Top headings 4.80 „ „ „
Enlargement of profile 2.84 „ „ „
The cost of hauling increases with the length of the tunnel. This
fact and amount of this increase are indicated by the following actual
prices for the Arlberg tunnel:—
Top heading $6.76 per cu. yd., increasing 37 cts. per mile
Bottom drift 7.40 „ „ „ „ 26 „ „ „
Enlargement of profile 2.70 „ „ „ „ 10 „ „ „
In all the prices given above, the cost of strutting and hauling is
included in the cost of excavation.
The cost of excavation is not always the same for the same
character of materials in different tunnels. The following figures
show the prices paid for the excavation of calcareous rock in four
different German tunnels:—
Berliner Nordhausen Wetzler R.R. $1.24 per cu. yd.
Ofen 1.30 „ „ „
Stafflach 2.76 „ „ „
Gries 1.92 „ „ „
The method of tunneling has little influence upon the cost of the
work, as shown by the following figures from tunnels excavated
through calcareous rock by different methods:—
Ofen tunnel Austrian method $93.19 per lin. ft.

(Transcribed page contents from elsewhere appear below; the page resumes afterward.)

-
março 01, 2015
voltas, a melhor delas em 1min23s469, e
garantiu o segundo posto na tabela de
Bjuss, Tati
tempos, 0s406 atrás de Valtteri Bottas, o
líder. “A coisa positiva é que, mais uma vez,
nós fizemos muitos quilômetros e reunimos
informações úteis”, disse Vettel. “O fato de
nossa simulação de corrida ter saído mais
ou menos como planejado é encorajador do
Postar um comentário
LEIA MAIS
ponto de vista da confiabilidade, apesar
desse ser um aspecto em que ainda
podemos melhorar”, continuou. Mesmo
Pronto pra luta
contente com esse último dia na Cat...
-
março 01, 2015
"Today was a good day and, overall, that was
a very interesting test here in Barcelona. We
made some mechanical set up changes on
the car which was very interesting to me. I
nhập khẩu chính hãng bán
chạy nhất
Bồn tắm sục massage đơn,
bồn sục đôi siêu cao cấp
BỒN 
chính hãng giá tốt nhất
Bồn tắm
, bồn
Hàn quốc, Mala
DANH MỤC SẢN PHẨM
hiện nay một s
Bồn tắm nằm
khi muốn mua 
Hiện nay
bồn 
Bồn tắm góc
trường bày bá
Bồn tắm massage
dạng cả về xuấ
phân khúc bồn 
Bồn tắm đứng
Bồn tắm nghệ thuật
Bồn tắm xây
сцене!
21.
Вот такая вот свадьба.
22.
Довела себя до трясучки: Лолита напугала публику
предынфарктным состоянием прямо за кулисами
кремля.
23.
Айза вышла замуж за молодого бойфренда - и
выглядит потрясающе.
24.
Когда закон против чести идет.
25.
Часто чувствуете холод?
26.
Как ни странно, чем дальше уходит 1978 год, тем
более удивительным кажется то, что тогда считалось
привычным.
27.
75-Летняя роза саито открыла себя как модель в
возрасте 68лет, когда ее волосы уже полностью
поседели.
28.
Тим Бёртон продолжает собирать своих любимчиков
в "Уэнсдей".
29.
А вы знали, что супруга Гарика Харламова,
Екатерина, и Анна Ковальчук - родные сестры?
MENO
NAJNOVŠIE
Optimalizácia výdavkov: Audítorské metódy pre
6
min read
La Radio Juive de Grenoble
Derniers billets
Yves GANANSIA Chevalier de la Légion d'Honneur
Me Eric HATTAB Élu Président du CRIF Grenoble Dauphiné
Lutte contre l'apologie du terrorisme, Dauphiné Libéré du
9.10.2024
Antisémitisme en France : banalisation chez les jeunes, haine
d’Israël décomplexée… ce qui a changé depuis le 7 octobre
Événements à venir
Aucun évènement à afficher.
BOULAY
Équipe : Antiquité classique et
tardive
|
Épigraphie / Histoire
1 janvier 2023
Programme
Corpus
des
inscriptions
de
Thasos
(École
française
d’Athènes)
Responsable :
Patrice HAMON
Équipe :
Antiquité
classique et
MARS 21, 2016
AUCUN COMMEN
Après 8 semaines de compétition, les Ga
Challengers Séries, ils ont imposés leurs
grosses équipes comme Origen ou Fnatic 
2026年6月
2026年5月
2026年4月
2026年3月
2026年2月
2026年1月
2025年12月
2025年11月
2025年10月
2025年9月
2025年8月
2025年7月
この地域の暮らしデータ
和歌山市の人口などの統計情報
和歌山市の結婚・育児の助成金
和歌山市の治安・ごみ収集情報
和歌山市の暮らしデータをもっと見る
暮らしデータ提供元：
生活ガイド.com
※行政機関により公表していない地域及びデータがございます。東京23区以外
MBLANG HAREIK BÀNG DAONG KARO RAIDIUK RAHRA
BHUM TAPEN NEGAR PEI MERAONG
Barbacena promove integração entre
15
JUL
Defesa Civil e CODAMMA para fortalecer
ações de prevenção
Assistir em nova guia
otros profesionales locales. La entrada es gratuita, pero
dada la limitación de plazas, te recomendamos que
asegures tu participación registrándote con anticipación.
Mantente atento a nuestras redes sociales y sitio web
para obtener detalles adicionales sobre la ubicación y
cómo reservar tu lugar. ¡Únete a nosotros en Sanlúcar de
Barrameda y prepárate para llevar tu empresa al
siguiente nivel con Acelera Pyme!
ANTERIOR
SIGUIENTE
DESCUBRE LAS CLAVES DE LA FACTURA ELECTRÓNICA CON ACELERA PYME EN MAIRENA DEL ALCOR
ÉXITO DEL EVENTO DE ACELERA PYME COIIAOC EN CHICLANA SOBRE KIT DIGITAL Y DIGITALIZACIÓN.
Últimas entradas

Dorremberg tunnel Belgian method 86.08 „ „ „
Stafflach tunnel English method 91.69 „ „ „
SINGLE-TRACK TUNNELS.
Cost per Method of
Name of Tunnels. Quality of Soil.
Lin. Ft. Tunneling.
Mt. Cenis Gneiss, $82.27 Heading.
Stalletti Granite and quartz, 62.75 Austrian.
Marein Clay schist, 64.36 English.
Welsberg Gravel, 165.07 Austrian.
Sancina Clay of 1st variety, 129.40 Belgian.
Starre Clay of 2d variety, 191.61 Belgian.
Cristina Clay of 3d variety, 307.42 Italian.
Burk ... 83.90 Wide heading.
Brafford Ridge ... 85.33 Wide heading.
Dunbeithe Limestone, 70.47 Wide heading.
Fergusson Sandstone, 37.46[16] Wide heading.
Port Henry Limestone, 80.00[17] Wide heading.
Points Granite, 72.00[16] Wide heading.